■ **TASK OBJECTIVE**
Filter the data for lines with the word "nata" and copy those lines.

Collected data
==================================================
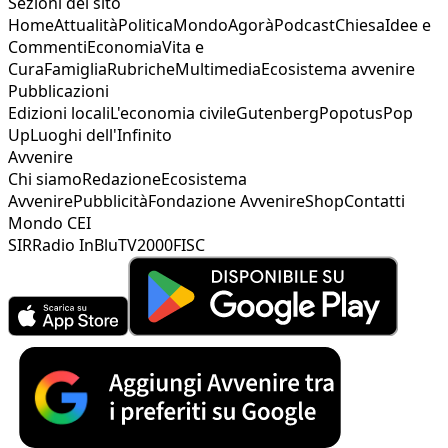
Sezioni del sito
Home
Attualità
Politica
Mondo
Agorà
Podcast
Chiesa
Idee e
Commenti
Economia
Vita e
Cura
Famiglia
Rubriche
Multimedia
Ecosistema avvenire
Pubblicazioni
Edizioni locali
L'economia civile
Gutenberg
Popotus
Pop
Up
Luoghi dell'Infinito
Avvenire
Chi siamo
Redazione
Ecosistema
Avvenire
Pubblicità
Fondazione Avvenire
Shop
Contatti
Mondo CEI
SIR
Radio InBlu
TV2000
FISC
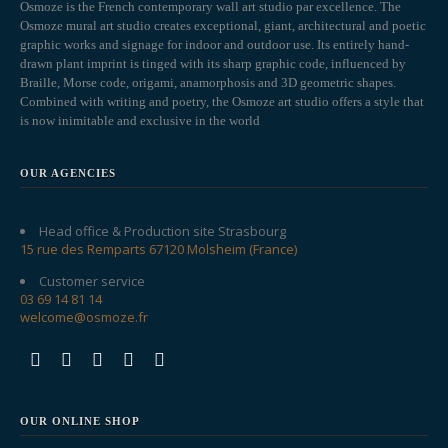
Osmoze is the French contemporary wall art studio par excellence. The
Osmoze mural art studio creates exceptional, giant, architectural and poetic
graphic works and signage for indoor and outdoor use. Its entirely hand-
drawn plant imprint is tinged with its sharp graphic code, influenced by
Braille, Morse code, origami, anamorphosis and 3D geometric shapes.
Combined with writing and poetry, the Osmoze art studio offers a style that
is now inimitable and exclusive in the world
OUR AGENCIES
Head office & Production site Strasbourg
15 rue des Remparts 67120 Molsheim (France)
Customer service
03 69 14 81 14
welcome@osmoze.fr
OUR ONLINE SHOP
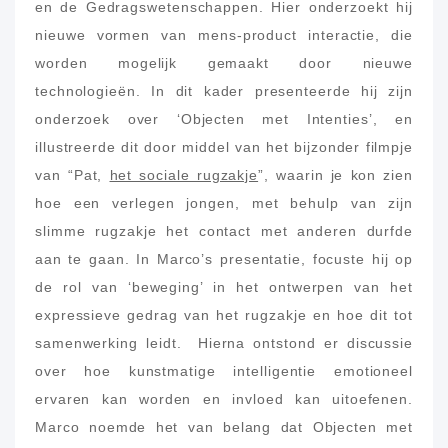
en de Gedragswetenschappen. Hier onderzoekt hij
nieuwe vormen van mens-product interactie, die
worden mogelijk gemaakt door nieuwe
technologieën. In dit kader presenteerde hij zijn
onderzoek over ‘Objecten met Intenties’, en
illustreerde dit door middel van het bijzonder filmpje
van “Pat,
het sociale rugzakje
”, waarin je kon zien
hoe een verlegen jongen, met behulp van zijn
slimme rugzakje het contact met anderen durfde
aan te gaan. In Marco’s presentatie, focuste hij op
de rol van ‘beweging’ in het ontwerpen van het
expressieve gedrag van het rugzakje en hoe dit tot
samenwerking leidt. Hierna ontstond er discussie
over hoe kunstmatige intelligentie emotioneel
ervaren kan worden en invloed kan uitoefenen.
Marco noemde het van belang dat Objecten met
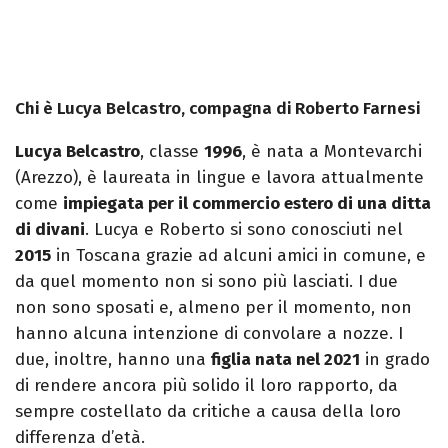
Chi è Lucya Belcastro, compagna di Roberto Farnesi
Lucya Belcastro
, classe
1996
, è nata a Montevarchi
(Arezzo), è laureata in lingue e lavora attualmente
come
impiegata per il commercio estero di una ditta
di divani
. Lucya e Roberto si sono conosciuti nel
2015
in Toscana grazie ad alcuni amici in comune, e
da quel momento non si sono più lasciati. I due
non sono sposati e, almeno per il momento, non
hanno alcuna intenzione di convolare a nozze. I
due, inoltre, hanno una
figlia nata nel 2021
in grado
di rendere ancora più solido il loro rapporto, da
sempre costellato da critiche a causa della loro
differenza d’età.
==================================================
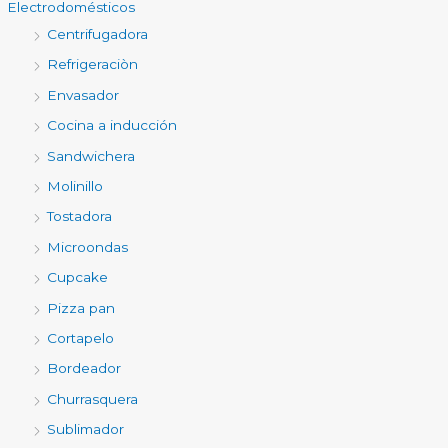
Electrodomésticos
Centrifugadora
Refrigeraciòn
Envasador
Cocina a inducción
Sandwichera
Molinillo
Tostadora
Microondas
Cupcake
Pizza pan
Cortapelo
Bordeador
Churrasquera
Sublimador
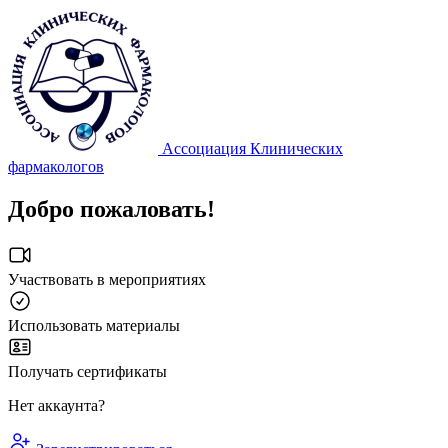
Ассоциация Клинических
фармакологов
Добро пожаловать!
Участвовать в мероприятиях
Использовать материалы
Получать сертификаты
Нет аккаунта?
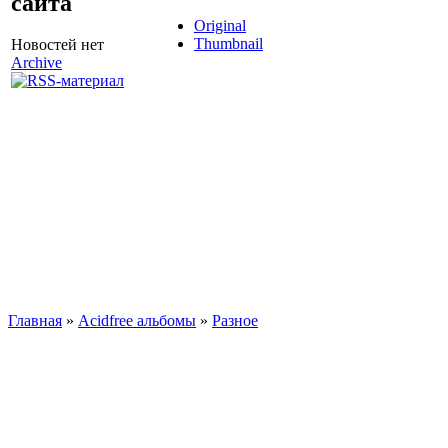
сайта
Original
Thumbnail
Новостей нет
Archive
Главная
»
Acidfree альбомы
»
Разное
==================================================
■ **SOLUTION FOR THIS TASK**
, è nata a Montevarchi
figlia nata nel 2021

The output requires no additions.